The International Chamber of Commerce (ICC) has published a new report setting out proposals to tackle the challenge of defining and setting common standards for sustainable trade and trade finance.
Developed in partnership with Boston Consulting Group (BCG), and with input from over 200 banks and corporates, the report outlines the world’s first standardised framework and assessment methodology to qualify the sustainability profile of trade transactions.
Unlike other asset classes, such as bonds, no standards currently exist to allow financial institutions to grade the sustainability performance of trade finance transactions – a market which is currently worth $5 trillion annually.
In the report, released today, the ICC claims that existing frameworks governing sustainable finance are not well-suited to deal with the hidden complexities of international trade, since they tend to focus only on the intent of financial instruments.
For example, the report notes that a single trade transaction can involve as many as 20 different parties and different types of goods, services, and raw materials crossing multiple jurisdictions, with each using different forms of transport.
In addition, while specific goods may not in themselves be sustainable, they can often be used for purposes such as sustainable infrastructure.
The same also applies in reverse when it comes to the trade of sustainable goods for non-sustainable purposes.
In response, the ICC’s proposed framework seeks to break through this complexity by recognising not only positive activity, but also guiding banks and corporates towards the use of best-practice standards.
John W.H. Denton AO, secretary-general of the ICC, said: “We recognise the imperative to ensure that international trade is a trusted vector of economic, societal, and environmental progress.
“But the difficulty of defining workable sustainability standards for cross-border commerce should not be underestimated.
“The proposed framework we are setting out today is intended to cut through the inherent complexity of global value chains, establishing a standard methodology for banks and corporates to reliably grade the economic, environmental, and social performance of individual transactions.”
Transparent trade finance
The report also proposes an assessment framework that provides transparency on the sustainability credentials of different components of a trade transaction, including the buyer and seller, the nature of the goods being sold, the intent of a transaction, and the mode of transportation.

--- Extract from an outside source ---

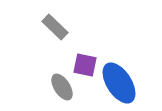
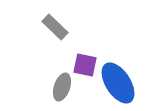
blue ellipse: moved 1 px left
gray ellipse: rotated 52 degrees clockwise
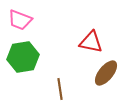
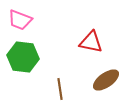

This is backed by a standard definition of “sustainable trade” that aims to ensure integrity in the application of the framework.
Rather than defining a new set of standards for financial institutions and businesses to follow, the framework draws on existing standards where possible.
Instead, the ICC wants to avoid adding any further complexity for traders, particularly small businesses, whose activities are often the least measurable in terms of sustainability.
“We see a remarkable opportunity to put the US$5 trillion trade finance market squarely behind global sustainability goals,” Denton added.
“But to achieve this, we need to ensure we land an approach that sets a high bar on sustainability, while still being capable of being implemented in the real world by banks and corporates, regardless of their size, sector, or geography.”
Off the back of the draft proposals outlined in the report, the ICC now plans to launch its largest ever consultation process in search of feedback from industry, policymakers, and trade financiers worldwide.
In addition, the ICC wants to hear from civil society, academia, and international organisations, and will be opening a structured review process later this week, which is open to all interested stakeholders.
Then in 2022, the ICC plans to refine its methodology, map existing standards to the framework, and – crucially – determine how to most effectively implement them in practice.